After training all the real pictures in this round, calculate the loss of generator and discriminator in this round, and record the loss, so as to visualize the change of loss in the process of GAN training. In order to intuitively feel the changes of the generator during GAN training, a group of pictures are generated with the generator at this time after each round of GAN training and saved. After the training logic is written, you can run the training code and output the following contents.

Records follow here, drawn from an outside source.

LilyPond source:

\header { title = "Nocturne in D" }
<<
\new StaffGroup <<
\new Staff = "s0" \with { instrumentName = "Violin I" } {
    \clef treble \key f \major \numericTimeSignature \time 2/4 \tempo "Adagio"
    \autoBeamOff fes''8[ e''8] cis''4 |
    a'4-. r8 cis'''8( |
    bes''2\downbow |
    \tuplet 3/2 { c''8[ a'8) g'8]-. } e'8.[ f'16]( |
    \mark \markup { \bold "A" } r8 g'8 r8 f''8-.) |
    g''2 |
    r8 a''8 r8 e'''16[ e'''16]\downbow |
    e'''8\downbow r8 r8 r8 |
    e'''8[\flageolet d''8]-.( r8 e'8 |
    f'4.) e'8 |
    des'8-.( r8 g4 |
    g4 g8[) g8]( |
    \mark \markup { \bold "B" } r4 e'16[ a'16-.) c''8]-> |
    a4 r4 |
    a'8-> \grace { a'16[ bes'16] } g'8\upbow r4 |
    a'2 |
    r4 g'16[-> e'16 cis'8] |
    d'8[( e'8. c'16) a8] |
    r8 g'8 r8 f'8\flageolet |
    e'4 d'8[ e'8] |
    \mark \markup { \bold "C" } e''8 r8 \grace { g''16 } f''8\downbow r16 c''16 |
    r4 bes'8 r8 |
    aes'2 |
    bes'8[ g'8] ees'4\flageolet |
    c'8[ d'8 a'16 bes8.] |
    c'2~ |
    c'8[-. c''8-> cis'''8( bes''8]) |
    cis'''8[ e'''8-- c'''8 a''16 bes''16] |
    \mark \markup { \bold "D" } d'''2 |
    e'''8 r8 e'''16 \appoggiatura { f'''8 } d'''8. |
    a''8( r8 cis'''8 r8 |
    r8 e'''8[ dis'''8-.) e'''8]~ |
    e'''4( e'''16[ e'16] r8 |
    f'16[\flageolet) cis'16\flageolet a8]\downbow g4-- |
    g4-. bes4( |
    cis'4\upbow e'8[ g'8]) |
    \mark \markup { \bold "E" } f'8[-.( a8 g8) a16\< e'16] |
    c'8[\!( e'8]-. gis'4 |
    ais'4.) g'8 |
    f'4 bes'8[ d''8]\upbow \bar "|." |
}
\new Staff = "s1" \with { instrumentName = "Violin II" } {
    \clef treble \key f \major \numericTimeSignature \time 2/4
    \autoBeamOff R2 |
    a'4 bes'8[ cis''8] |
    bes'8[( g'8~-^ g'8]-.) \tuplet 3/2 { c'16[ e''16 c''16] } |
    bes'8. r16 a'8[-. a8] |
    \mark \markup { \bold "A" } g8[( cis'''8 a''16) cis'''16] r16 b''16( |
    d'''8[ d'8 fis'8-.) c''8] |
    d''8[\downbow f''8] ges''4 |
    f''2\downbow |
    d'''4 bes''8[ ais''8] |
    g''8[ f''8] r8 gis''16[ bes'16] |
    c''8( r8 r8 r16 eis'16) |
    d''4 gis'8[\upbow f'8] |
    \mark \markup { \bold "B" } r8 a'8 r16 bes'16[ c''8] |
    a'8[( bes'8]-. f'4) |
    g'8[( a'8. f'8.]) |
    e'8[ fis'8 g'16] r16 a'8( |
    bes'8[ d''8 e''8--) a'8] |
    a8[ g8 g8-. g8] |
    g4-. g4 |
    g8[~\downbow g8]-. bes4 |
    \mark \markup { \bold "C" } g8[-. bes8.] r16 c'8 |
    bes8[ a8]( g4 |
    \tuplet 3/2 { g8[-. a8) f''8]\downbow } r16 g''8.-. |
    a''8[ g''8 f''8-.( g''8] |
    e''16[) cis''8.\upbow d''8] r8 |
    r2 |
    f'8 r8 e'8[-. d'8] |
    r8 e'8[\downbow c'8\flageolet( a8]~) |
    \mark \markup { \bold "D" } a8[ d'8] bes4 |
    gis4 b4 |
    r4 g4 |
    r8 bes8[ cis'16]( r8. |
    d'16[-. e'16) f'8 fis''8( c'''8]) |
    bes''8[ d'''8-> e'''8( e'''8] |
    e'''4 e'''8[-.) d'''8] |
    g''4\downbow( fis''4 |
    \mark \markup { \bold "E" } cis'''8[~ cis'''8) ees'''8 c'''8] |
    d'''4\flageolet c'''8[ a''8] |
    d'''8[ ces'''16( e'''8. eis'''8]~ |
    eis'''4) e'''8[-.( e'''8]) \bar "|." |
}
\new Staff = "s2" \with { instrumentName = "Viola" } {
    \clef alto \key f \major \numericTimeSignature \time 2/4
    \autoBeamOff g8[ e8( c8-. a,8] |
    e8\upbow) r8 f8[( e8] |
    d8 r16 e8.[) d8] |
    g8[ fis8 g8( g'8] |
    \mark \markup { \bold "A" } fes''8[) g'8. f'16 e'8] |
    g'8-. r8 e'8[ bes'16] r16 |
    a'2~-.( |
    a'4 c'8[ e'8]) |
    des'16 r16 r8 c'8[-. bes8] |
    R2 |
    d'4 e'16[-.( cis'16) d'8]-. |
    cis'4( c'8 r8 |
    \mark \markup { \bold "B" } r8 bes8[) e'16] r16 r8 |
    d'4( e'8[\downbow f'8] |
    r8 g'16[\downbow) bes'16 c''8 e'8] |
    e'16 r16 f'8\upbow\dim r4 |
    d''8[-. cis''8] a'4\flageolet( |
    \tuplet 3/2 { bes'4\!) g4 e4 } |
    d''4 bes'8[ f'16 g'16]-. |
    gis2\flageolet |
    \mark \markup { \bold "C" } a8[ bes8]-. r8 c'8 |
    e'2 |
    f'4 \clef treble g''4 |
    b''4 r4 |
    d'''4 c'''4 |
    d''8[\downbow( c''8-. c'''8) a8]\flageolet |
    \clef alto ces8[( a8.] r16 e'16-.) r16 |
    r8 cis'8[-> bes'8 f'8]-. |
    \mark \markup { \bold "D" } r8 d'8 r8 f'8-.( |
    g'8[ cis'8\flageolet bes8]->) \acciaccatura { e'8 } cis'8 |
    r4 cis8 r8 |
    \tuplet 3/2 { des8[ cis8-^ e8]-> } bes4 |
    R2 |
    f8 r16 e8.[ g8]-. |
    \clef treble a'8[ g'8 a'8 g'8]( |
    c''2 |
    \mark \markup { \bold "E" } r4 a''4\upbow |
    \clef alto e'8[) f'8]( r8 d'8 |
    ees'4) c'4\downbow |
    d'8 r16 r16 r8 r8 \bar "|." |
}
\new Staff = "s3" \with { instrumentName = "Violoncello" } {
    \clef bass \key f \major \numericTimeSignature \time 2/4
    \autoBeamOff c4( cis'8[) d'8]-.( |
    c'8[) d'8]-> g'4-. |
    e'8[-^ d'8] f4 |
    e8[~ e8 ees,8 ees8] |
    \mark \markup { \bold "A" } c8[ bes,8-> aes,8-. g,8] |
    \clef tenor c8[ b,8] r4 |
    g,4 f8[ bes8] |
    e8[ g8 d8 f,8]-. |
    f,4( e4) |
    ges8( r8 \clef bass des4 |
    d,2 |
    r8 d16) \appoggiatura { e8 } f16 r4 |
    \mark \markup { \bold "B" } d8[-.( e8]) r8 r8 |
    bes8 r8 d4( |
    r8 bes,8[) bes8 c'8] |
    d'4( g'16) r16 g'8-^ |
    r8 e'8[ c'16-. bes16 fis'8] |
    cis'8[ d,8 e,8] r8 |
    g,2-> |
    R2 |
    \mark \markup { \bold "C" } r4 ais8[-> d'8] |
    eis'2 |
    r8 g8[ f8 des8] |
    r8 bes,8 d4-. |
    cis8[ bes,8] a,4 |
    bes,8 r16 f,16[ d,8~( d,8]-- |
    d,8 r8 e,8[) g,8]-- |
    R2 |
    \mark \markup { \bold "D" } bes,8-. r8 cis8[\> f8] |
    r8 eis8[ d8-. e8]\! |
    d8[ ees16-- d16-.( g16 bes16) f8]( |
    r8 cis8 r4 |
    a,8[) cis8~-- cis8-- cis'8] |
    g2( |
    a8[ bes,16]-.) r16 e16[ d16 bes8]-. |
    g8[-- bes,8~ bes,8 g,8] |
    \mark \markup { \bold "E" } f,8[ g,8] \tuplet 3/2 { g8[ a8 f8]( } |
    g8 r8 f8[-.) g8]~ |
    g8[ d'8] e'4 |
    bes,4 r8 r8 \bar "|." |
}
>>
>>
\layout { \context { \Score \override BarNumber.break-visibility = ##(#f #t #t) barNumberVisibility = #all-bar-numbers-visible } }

Number of training rounds 1 / 500... Total loss of discriminator: 0.0190 (loss of real picture: 0.0017 + loss of false picture: 0.0173)
Generator loss: 4.1502
Training rounds 2 / 500... Total loss of discriminator: 1.0480 (loss of real picture: 0.3772 + loss of false picture: 0.6708)
Generator loss: 3.1548
Training rounds 3 / 500... Total loss of discriminator: 0.5315 (loss of real picture: 0.3580 + loss of false picture: 0.1736)
Generator loss: 2.8828
Training rounds 4 / 500... Total loss of discriminator: 2.9703 (loss of real picture: 1.5434 + loss of false picture: 1.4268)
Generator loss: 0.7844
Number of training rounds 5 / 500... Total loss of discriminator: 1.0076 (real picture loss: 0.5763 + false picture loss: 0.4314)
Generator loss: 1.8176
Training rounds 6 / 500... Total loss of discriminator: 0.7265 (loss of real picture: 0.4558 + loss of false picture: 0.2707)
Generator loss: 2.9691
Training rounds 7 / 500... Total loss of discriminator: 1.5635 (real picture loss: 0.8336 + false picture loss: 0.7299)
Generator loss: 2.1342
The whole training process will take 30 ~ 40 minutes.